According to the First Circuit, both authorities were inapposite to this case.  “[N]either the O’Brien decision nor the DOL’s April 2011 bulletin,” the Court noted, “reach or answer the particular question posed here: whether a compensation structure employing a fixed salary still complies with section 778.114 when it includes additional, variable performance-based commissions.”  O’Brien was distinguishable, the Court said, because Lalli’s performance-based compensation was unrelated to hours worked.  Similarly, the DOL’s 2011 bulletin was unavailing because it cited only to cases rejecting hours-based bonuses.

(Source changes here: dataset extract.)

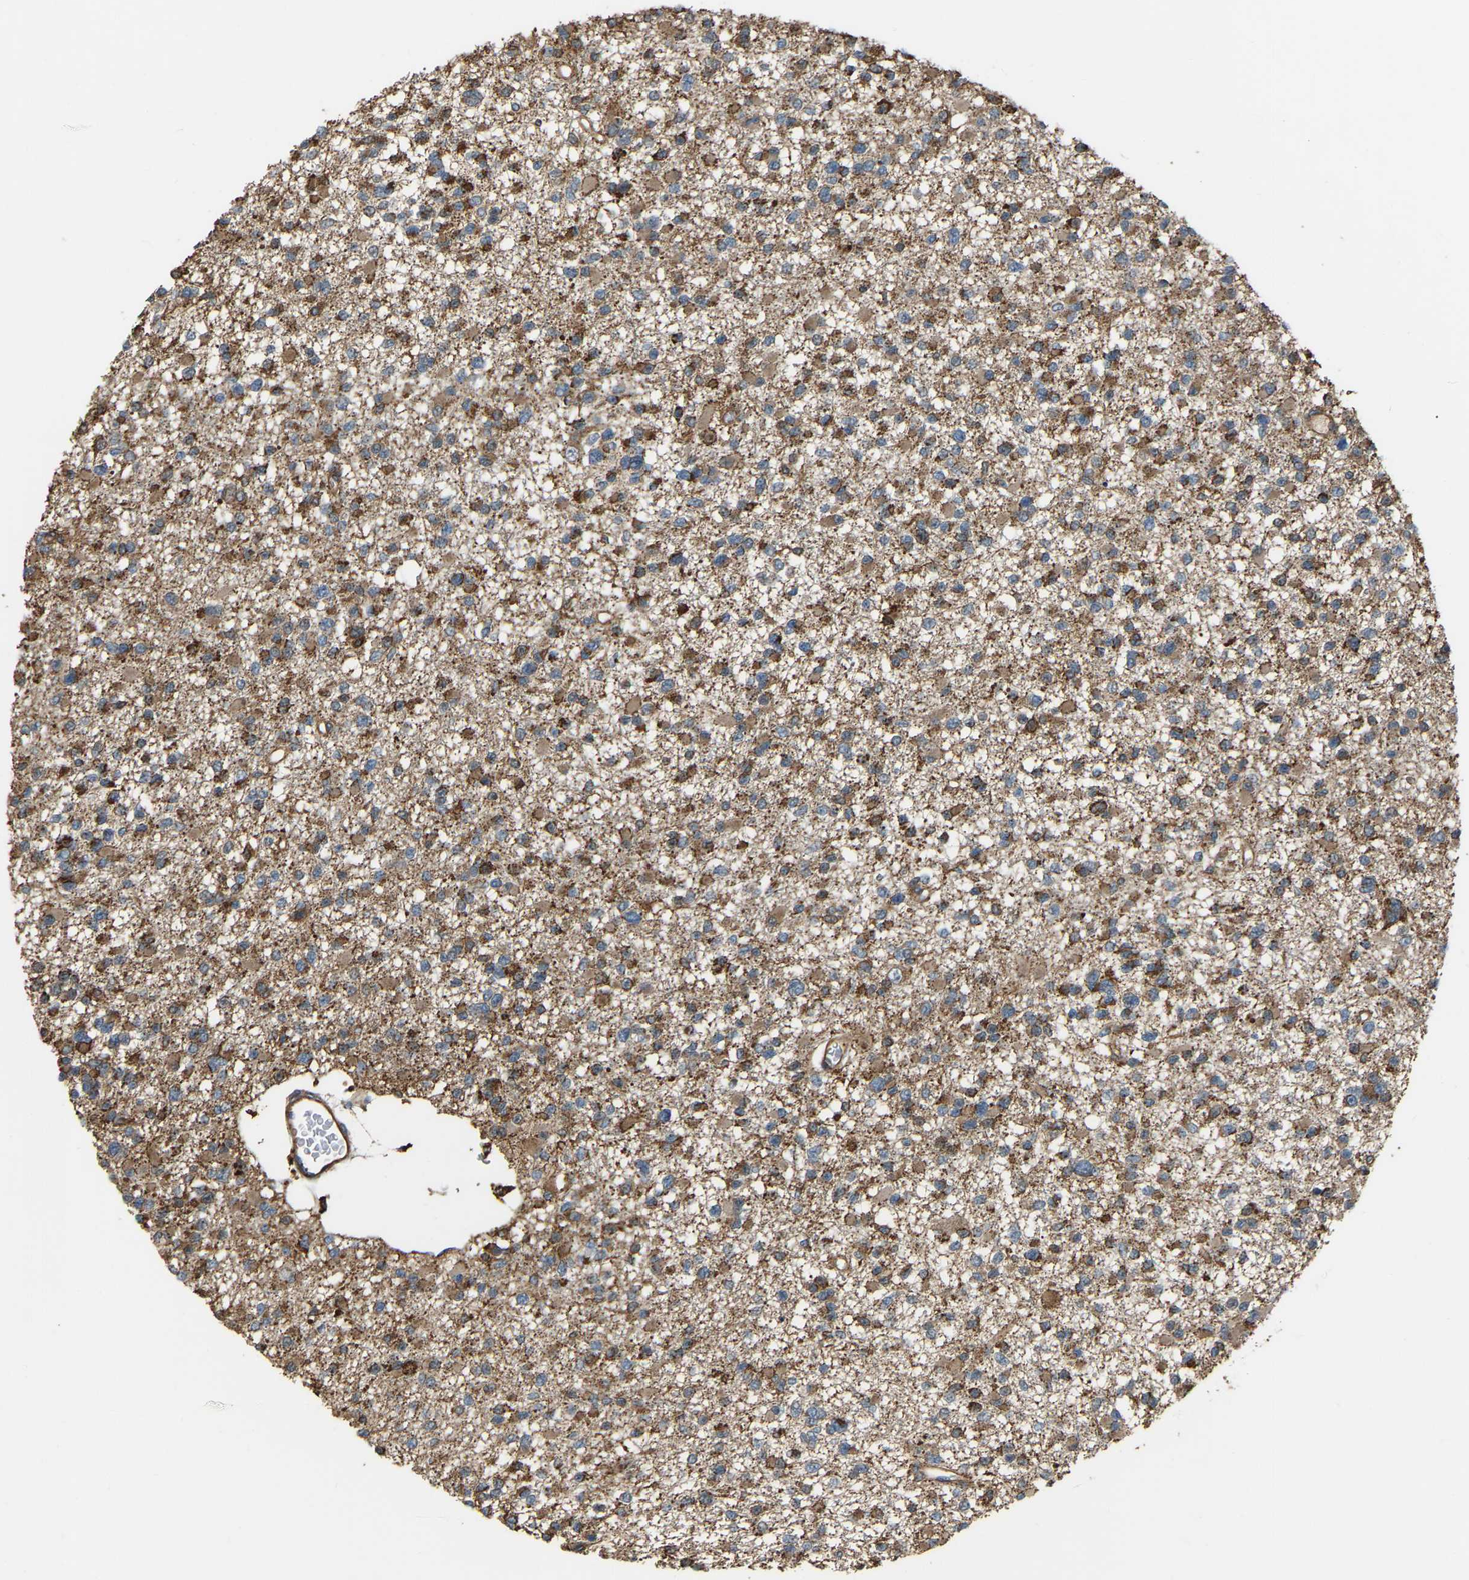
{"staining": {"intensity": "moderate", "quantity": ">75%", "location": "cytoplasmic/membranous"}, "tissue": "glioma", "cell_type": "Tumor cells", "image_type": "cancer", "snomed": [{"axis": "morphology", "description": "Glioma, malignant, Low grade"}, {"axis": "topography", "description": "Brain"}], "caption": "Protein analysis of glioma tissue demonstrates moderate cytoplasmic/membranous staining in approximately >75% of tumor cells.", "gene": "SAMD9L", "patient": {"sex": "female", "age": 22}}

As the First Circuit observed, “[i]f anything, the DOL bulletin indirectly approved of the developing distinction between time-based and performance-based bonuses.”

Ultimately, the Court rejected Lalli’s plea that “two rights make a wrong,” holding that “GNC’s pay scheme epitomizes the compensation arrangements illustrated in sections 778.114 and 778.118, and the mere combination of these two permissible methods does not render the former inapplicable.”  While this decision reinforces employers’ wide latitude in implementing creative and multi-faceted compensation plans, creativity and discretion should not be interpreted as a substitute for overtime compliance.  In this case, the half-time overtime method under Section 778.114 was lawfully paired with the half-time overtime method under Section 778.118.  Employers seeking to implement other or more creative combinations should consult with experienced wage-hour counsel to ensure their pay plans are compliant.